Other emails show that WPATH’s Guideline Development Group suggested altering the language of the guidelines based on concerns that phrases like “insufficient evidence” and “limited data” could be used by Republican lawmakers to justify laws that prohibit doctors from providing sex-change drugs and surgeries for minors.

The filings also claim that the American Academy of Pediatrics (AAP) — the country’s largest association of pediatricians — threatened to oppose WPATH’s guidelines if they maintained the minimum age recommendations.

WPATH did not respond to a request for comment from CNA. 

Mary Rice Hasson, the director of the Person and Identity Project at the Ethics and Public Policy Center, called Levine’s political pressure “an appalling display of cruel political calculation” and told CNA the WPATH documents show that the association is made up of “radical activists more concerned about pleasing powerful politicians than preventing permanent damage in children.”

“How many children have had their fertility stolen and their bodies mutilated just so the Biden administration could claim a political win?” Hasson said.

Edward Furton of the National Catholic Bioethics Center told CNA the documents are “pretty shocking.” He said Levine is “not offering any kind of scientific or medical advice” but instead is “trying to promote transgenderism among the youth.” 

“These are political opinions, which are coloring their judgments about medical and scientific matters,” Furton stated.

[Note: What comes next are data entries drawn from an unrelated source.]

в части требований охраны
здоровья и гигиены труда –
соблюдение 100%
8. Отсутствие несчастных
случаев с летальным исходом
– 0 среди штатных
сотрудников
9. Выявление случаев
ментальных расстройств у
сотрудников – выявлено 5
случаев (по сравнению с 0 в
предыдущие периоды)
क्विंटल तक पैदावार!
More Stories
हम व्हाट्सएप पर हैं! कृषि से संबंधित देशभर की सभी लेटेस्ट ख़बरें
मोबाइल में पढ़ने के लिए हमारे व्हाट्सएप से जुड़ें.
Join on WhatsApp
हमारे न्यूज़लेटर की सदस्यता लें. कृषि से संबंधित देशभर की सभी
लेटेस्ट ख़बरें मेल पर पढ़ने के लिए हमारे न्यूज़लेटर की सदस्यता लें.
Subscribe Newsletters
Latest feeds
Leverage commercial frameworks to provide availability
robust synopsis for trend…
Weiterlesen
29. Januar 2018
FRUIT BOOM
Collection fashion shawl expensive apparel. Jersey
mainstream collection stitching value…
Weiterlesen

Dr. Michael Artigues, the president of the American College of Pediatricians, which has long opposed sex-change surgeries on children, accused Levine, AAP, and WPATH of prioritizing politics over evidence.

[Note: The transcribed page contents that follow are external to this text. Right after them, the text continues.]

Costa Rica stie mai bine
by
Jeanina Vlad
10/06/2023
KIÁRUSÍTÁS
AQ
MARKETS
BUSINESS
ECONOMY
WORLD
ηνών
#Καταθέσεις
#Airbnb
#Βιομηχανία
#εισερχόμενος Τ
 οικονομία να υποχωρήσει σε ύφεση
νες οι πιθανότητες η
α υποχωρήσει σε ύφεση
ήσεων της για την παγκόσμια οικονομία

“We are appalled that the AAP and top U.S. health officials put political interests ahead of science and evidence-based health care when it comes to children suffering from gender dysphoria, and that WPATH colluded with both,” Artigues said. “Their actions show that these organizations and the Biden administration are not truly interested in the health and well-being of children and will stop at nothing to push their political agenda.”

More than half of the states in the country still allow doctors to perform sex-change operations on and provide sex-change drugs to children. However, a growing number of states, most of which are led by Republicans, have begun restricting or banning these medical interventions for minors.